Your goal » Repeat the data below in full and exactly.

Data extracts »
-=-=-=-=-

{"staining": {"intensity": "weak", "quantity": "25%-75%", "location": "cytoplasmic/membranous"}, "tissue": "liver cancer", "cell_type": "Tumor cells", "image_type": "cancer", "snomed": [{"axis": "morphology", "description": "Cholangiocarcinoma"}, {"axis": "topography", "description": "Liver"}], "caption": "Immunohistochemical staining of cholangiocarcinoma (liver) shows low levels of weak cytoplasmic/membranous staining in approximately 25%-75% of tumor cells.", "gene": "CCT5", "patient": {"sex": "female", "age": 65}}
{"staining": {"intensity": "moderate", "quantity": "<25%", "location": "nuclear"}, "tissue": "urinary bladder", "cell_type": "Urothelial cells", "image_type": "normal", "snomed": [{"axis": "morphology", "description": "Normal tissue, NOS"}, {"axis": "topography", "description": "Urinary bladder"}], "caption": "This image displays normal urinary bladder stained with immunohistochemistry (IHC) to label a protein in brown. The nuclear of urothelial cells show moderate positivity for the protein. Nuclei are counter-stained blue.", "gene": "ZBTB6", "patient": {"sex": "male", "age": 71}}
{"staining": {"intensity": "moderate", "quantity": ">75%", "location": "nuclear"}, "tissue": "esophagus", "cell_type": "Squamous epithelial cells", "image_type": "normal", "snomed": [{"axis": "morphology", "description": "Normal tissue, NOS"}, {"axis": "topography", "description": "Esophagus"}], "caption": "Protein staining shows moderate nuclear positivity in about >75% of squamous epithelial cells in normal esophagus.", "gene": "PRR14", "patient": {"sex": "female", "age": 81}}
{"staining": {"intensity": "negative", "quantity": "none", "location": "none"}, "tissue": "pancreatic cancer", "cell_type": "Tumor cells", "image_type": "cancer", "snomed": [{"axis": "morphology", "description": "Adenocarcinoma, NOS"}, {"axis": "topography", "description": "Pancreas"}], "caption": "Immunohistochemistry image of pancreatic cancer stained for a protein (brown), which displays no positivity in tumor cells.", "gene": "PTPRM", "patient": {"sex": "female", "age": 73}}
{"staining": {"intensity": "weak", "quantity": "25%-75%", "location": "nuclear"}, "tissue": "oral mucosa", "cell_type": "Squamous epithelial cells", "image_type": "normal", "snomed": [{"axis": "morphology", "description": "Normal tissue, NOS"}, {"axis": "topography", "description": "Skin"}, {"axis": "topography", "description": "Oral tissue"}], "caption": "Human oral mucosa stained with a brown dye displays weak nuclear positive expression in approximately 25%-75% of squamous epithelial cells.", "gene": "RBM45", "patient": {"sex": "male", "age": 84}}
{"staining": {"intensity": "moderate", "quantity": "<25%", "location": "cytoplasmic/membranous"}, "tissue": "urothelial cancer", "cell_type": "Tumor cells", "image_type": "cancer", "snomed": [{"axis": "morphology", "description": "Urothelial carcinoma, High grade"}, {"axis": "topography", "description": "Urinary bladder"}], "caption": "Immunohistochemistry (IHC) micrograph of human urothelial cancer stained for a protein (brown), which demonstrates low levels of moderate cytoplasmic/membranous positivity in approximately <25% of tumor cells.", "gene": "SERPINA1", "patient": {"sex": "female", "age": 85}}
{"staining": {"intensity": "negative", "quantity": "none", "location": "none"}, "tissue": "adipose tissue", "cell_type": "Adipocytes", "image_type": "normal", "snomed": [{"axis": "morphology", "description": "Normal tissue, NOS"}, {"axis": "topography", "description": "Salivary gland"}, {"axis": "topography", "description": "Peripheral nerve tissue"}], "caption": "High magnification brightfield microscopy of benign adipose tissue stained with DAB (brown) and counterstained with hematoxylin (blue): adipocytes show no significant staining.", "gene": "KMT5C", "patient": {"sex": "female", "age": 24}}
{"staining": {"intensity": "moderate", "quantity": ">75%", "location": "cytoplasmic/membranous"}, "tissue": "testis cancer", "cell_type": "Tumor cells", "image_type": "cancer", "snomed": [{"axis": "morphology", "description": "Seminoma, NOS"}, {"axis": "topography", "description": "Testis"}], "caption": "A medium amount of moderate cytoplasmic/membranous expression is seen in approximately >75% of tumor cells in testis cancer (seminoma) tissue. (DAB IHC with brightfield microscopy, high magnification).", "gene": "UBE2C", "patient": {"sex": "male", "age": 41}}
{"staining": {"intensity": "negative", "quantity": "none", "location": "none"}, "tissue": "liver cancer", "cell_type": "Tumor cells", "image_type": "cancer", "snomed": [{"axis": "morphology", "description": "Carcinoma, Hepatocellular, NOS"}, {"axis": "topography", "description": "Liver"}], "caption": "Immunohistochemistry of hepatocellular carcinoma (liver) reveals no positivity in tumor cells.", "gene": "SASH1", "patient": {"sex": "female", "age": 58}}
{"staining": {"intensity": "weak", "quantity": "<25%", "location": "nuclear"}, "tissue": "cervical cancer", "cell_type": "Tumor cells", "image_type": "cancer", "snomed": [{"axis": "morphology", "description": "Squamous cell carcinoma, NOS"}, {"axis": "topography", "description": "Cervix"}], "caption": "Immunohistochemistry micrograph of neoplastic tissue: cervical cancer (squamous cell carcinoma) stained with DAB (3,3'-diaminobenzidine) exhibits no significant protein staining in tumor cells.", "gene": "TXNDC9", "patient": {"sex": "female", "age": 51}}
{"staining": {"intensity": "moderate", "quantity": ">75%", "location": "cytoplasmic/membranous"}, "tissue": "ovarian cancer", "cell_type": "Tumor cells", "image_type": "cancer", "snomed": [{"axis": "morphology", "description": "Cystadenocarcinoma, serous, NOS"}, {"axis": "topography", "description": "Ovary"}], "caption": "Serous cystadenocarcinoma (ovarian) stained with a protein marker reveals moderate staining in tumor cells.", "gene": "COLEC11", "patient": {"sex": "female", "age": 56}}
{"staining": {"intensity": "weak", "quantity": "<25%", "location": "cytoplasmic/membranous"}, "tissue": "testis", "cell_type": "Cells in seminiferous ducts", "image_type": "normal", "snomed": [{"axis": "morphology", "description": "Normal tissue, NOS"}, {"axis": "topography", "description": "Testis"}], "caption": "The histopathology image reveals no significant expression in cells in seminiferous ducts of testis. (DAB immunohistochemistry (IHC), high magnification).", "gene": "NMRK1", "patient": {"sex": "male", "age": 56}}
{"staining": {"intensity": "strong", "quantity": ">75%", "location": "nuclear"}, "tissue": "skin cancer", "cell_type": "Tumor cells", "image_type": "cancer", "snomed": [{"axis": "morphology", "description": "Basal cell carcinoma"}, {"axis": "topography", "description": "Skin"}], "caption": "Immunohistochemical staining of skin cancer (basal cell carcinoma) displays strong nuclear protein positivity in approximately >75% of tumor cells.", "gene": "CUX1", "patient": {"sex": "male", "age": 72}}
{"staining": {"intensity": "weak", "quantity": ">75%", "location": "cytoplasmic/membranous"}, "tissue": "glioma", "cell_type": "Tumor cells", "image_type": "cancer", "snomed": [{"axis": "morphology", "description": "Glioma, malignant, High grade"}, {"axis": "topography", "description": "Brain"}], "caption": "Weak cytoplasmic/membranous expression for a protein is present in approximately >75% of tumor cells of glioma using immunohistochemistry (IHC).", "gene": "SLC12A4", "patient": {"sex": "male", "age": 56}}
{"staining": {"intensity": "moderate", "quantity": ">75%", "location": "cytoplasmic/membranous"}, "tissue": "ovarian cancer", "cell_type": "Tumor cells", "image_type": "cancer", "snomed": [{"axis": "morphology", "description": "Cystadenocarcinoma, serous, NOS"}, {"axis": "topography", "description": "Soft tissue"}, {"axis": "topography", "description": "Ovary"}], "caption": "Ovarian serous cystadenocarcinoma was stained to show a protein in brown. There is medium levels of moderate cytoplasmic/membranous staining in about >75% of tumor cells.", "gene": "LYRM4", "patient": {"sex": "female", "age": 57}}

-=-=-=-=-

Response box »
{"staining": {"intensity": "weak", "quantity": "25%-75%", "location": "cytoplasmic/membranous"}, "tissue": "liver cancer", "cell_type": "Tumor cells", "image_type": "cancer", "snomed": [{"axis": "morphology", "description": "Cholangiocarcinoma"}, {"axis": "topography", "description": "Liver"}], "caption": "Immunohistochemical staining of cholangiocarcinoma (liver) shows low levels of weak cytoplasmic/membranous staining in approximately 25%-75% of tumor cells.", "gene": "CCT5", "patient": {"sex": "female", "age": 65}}
{"staining": {"intensity": "moderate", "quantity": "<25%", "location": "nuclear"}, "tissue": "urinary bladder", "cell_type": "Urothelial cells", "image_type": "normal", "snomed": [{"axis": "morphology", "description": "Normal tissue, NOS"}, {"axis": "topography", "description": "Urinary bladder"}], "caption": "This image displays normal urinary bladder stained with immunohistochemistry (IHC) to label a protein in brown. The nuclear of urothelial cells show moderate positivity for the protein. Nuclei are counter-stained blue.", "gene": "ZBTB6", "patient": {"sex": "male", "age": 71}}
{"staining": {"intensity": "moderate", "quantity": ">75%", "location": "nuclear"}, "tissue": "esophagus", "cell_type": "Squamous epithelial cells", "image_type": "normal", "snomed": [{"axis": "morphology", "description": "Normal tissue, NOS"}, {"axis": "topography", "description": "Esophagus"}], "caption": "Protein staining shows moderate nuclear positivity in about >75% of squamous epithelial cells in normal esophagus.", "gene": "PRR14", "patient": {"sex": "female", "age": 81}}
{"staining": {"intensity": "negative", "quantity": "none", "location": "none"}, "tissue": "pancreatic cancer", "cell_type": "Tumor cells", "image_type": "cancer", "snomed": [{"axis": "morphology", "description": "Adenocarcinoma, NOS"}, {"axis": "topography", "description": "Pancreas"}], "caption": "Immunohistochemistry image of pancreatic cancer stained for a protein (brown), which displays no positivity in tumor cells.", "gene": "PTPRM", "patient": {"sex": "female", "age": 73}}
{"staining": {"intensity": "weak", "quantity": "25%-75%", "location": "nuclear"}, "tissue": "oral mucosa", "cell_type": "Squamous epithelial cells", "image_type": "normal", "snomed": [{"axis": "morphology", "description": "Normal tissue, NOS"}, {"axis": "topography", "description": "Skin"}, {"axis": "topography", "description": "Oral tissue"}], "caption": "Human oral mucosa stained with a brown dye displays weak nuclear positive expression in approximately 25%-75% of squamous epithelial cells.", "gene": "RBM45", "patient": {"sex": "male", "age": 84}}
{"staining": {"intensity": "moderate", "quantity": "<25%", "location": "cytoplasmic/membranous"}, "tissue": "urothelial cancer", "cell_type": "Tumor cells", "image_type": "cancer", "snomed": [{"axis": "morphology", "description": "Urothelial carcinoma, High grade"}, {"axis": "topography", "description": "Urinary bladder"}], "caption": "Immunohistochemistry (IHC) micrograph of human urothelial cancer stained for a protein (brown), which demonstrates low levels of moderate cytoplasmic/membranous positivity in approximately <25% of tumor cells.", "gene": "SERPINA1", "patient": {"sex": "female", "age": 85}}
{"staining": {"intensity": "negative", "quantity": "none", "location": "none"}, "tissue": "adipose tissue", "cell_type": "Adipocytes", "image_type": "normal", "snomed": [{"axis": "morphology", "description": "Normal tissue, NOS"}, {"axis": "topography", "description": "Salivary gland"}, {"axis": "topography", "description": "Peripheral nerve tissue"}], "caption": "High magnification brightfield microscopy of benign adipose tissue stained with DAB (brown) and counterstained with hematoxylin (blue): adipocytes show no significant staining.", "gene": "KMT5C", "patient": {"sex": "female", "age": 24}}
{"staining": {"intensity": "moderate", "quantity": ">75%", "location": "cytoplasmic/membranous"}, "tissue": "testis cancer", "cell_type": "Tumor cells", "image_type": "cancer", "snomed": [{"axis": "morphology", "description": "Seminoma, NOS"}, {"axis": "topography", "description": "Testis"}], "caption": "A medium amount of moderate cytoplasmic/membranous expression is seen in approximately >75% of tumor cells in testis cancer (seminoma) tissue. (DAB IHC with brightfield microscopy, high magnification).", "gene": "UBE2C", "patient": {"sex": "male", "age": 41}}
{"staining": {"intensity": "negative", "quantity": "none", "location": "none"}, "tissue": "liver cancer", "cell_type": "Tumor cells", "image_type": "cancer", "snomed": [{"axis": "morphology", "description": "Carcinoma, Hepatocellular, NOS"}, {"axis": "topography", "description": "Liver"}], "caption": "Immunohistochemistry of hepatocellular carcinoma (liver) reveals no positivity in tumor cells.", "gene": "SASH1", "patient": {"sex": "female", "age": 58}}
{"staining": {"intensity": "weak", "quantity": "<25%", "location": "nuclear"}, "tissue": "cervical cancer", "cell_type": "Tumor cells", "image_type": "cancer", "snomed": [{"axis": "morphology", "description": "Squamous cell carcinoma, NOS"}, {"axis": "topography", "description": "Cervix"}], "caption": "Immunohistochemistry micrograph of neoplastic tissue: cervical cancer (squamous cell carcinoma) stained with DAB (3,3'-diaminobenzidine) exhibits no significant protein staining in tumor cells.", "gene": "TXNDC9", "patient": {"sex": "female", "age": 51}}
{"staining": {"intensity": "moderate", "quantity": ">75%", "location": "cytoplasmic/membranous"}, "tissue": "ovarian cancer", "cell_type": "Tumor cells", "image_type": "cancer", "snomed": [{"axis": "morphology", "description": "Cystadenocarcinoma, serous, NOS"}, {"axis": "topography", "description": "Ovary"}], "caption": "Serous cystadenocarcinoma (ovarian) stained with a protein marker reveals moderate staining in tumor cells.", "gene": "COLEC11", "patient": {"sex": "female", "age": 56}}
{"staining": {"intensity": "weak", "quantity": "<25%", "location": "cytoplasmic/membranous"}, "tissue": "testis", "cell_type": "Cells in seminiferous ducts", "image_type": "normal", "snomed": [{"axis": "morphology", "description": "Normal tissue, NOS"}, {"axis": "topography", "description": "Testis"}], "caption": "The histopathology image reveals no significant expression in cells in seminiferous ducts of testis. (DAB immunohistochemistry (IHC), high magnification).", "gene": "NMRK1", "patient": {"sex": "male", "age": 56}}
{"staining": {"intensity": "strong", "quantity": ">75%", "location": "nuclear"}, "tissue": "skin cancer", "cell_type": "Tumor cells", "image_type": "cancer", "snomed": [{"axis": "morphology", "description": "Basal cell carcinoma"}, {"axis": "topography", "description": "Skin"}], "caption": "Immunohistochemical staining of skin cancer (basal cell carcinoma) displays strong nuclear protein positivity in approximately >75% of tumor cells.", "gene": "CUX1", "patient": {"sex": "male", "age": 72}}
{"staining": {"intensity": "weak", "quantity": ">75%", "location": "cytoplasmic/membranous"}, "tissue": "glioma", "cell_type": "Tumor cells", "image_type": "cancer", "snomed": [{"axis": "morphology", "description": "Glioma, malignant, High grade"}, {"axis": "topography", "description": "Brain"}], "caption": "Weak cytoplasmic/membranous expression for a protein is present in approximately >75% of tumor cells of glioma using immunohistochemistry (IHC).", "gene": "SLC12A4", "patient": {"sex": "male", "age": 56}}
{"staining": {"intensity": "moderate", "quantity": ">75%", "location": "cytoplasmic/membranous"}, "tissue": "ovarian cancer", "cell_type": "Tumor cells", "image_type": "cancer", "snomed": [{"axis": "morphology", "description": "Cystadenocarcinoma, serous, NOS"}, {"axis": "topography", "description": "Soft tissue"}, {"axis": "topography", "description": "Ovary"}], "caption": "Ovarian serous cystadenocarcinoma was stained to show a protein in brown. There is medium levels of moderate cytoplasmic/membranous staining in about >75% of tumor cells.", "gene": "LYRM4", "patient": {"sex": "female", "age": 57}}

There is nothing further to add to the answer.